TASK SET.
1: In the forum exchange about using skills for combat maneuvers, what feat does the reply name as something to buy for an impressive combat effect with a skill?
2: Write the next part of the forum exchange about using skills for combat maneuvers, picking up after its final sentence.

GIVEN PASSAGE.
-- Opening Marker --
I guess I don't want to wait until epic levels to pull this stuff off: I want it to be attemptable at first level, and I want folks to just get better and better at it. That's why my example contained two (or one) extra rolls and set low DCs for them and gave bonuses for succeeding: I want to encourage folks to try this stuff, to do outlandish maneuvers instead of just saying, "I fire at him three times with my bow, hitting AC 25, 23, and 27; do I hit?"

That said, I'm totally talking house rules here; I agree that your way of handling it is a lot more faithful to the rules as written. :)

Daniel
 

Pielorinho,

If you want vivid descriptions of clever maneuvers I guess you can just set very soft DCs of 10 or 15 for a +2 circumstance bonus to hit almost all the time.

The downside is you are significantly enhancing Rogues, Monks, and Rangers over Fighters, Barbarians, and Paladins. IMHO, that is the real problem with the skill system when used in the manner you suggest. Game balance assumes that skills are secondary factors with respect to combat prowess. If you want an impressive combat effect with a skill, you should have bought a feat like Quicker Than The Eye or somesuch.
-- Closing Marker --
Page images and extracted text.
-- Opening Marker --
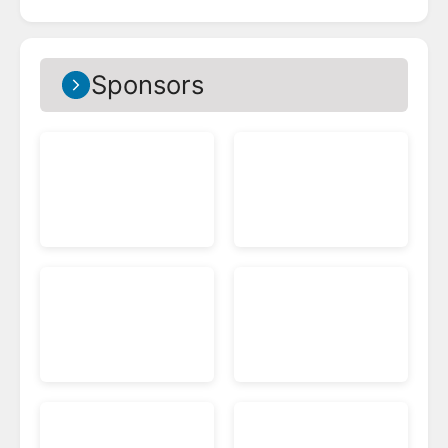
Sponsors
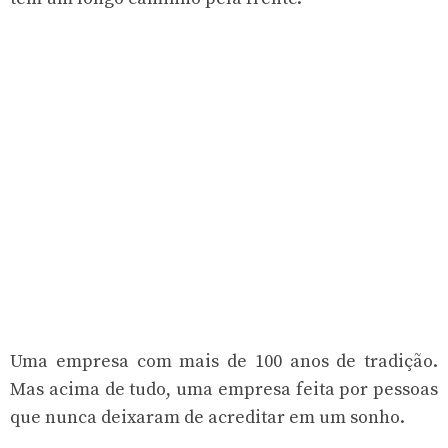
Uma empresa com mais de 100 anos de tradição.
Mas acima de tudo, uma empresa feita por pessoas
que nunca deixaram de acreditar em um sonho.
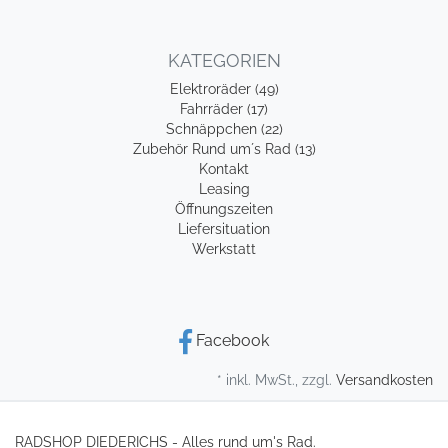
KATEGORIEN
Elektroräder (49)
Fahrräder (17)
Schnäppchen (22)
Zubehör Rund um´s Rad (13)
Kontakt
Leasing
Öffnungszeiten
Liefersituation
Werkstatt
Facebook
* inkl. MwSt., zzgl.
Versandkosten
RADSHOP DIEDERICHS - Alles rund um's Rad.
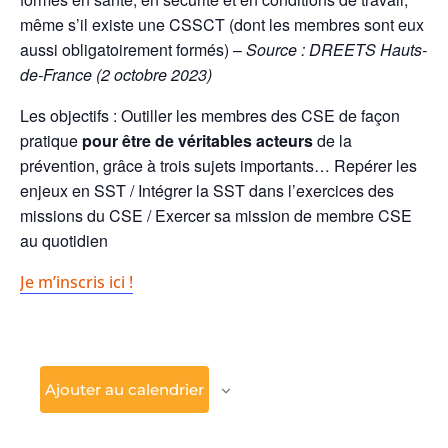
même s’il existe une CSSCT (dont les membres sont eux
aussi obligatoirement formés) –
Source : DREETS Hauts-
de-France (2 octobre 2023)
Les objectifs : Outiller les membres des CSE de façon
pratique
pour être de véritables acteurs
de la
prévention, grâce à trois sujets importants… Repérer les
enjeux en SST / Intégrer la SST dans l’exercices des
missions du CSE / Exercer sa mission de membre CSE
au quotidien
Je m’inscris ici !
Ajouter au calendrier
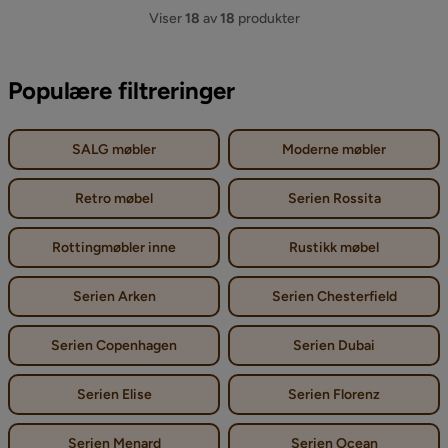
Viser
18
av
18
produkter
Populære filtreringer
SALG møbler
Moderne møbler
Retro møbel
Serien Rossita
Rottingmøbler inne
Rustikk møbel
Serien Arken
Serien Chesterfield
Serien Copenhagen
Serien Dubai
Serien Elise
Serien Florenz
Serien Menard
Serien Ocean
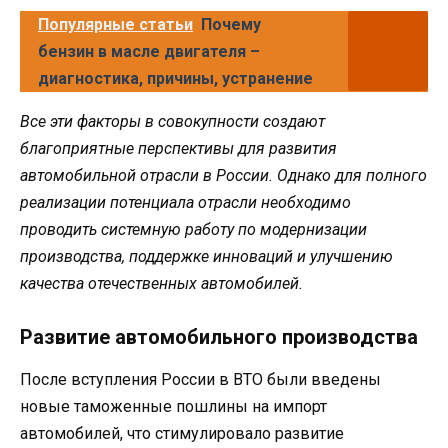
Популярные статьи
Почему
бензин в масле двигателя –
диагностика, причины, устранение
Все эти факторы в совокупности создают
благоприятные перспективы для развития
автомобильной отрасли в России. Однако для полного
реализации потенциала отрасли необходимо
проводить системную работу по модернизации
производства, поддержке инноваций и улучшению
качества отечественных автомобилей.
Развитие автомобильного производства
После вступления России в ВТО были введены
новые таможенные пошлины на импорт
автомобилей, что стимулировало развитие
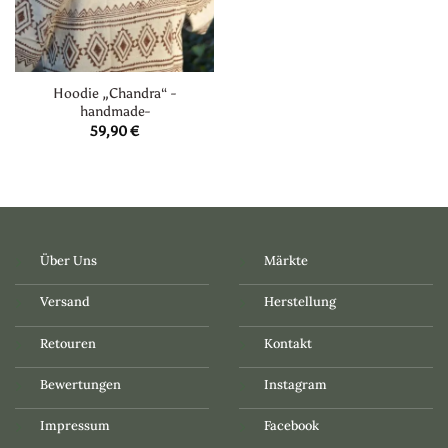
Hoodie „Chandra“ -
handmade-
59,90
€
Über Uns
Märkte
Versand
Herstellung
Retouren
Kontakt
Bewertungen
Instagram
Impressum
Facebook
-- Closing Marker --
ANSWER SECTION.
1: Quicker Than The Eye.

2:
What you suggest could work in some d20 variant, but it is a lousy fit for D&D IMO. That is just fallout from the Fighter class being skill-less combat machines.
 

Pielorinho,

I skimmed that thread. There are some interesting ideas there but my basic concern stands: a D&D Rogue gains too much advantage relative to a D&D Fighter if you give generous bonuses for cinematic play through skills.

It could work well in some other d20 system.

It might also work if you allow the characters to default to BAB in most cases. That is a bit of a kludge because you have to arbitrarily differentiate between classed-based BAB and monster BABs, or you will see Collosal Scorpions doing triple twist backflips off the ceiling.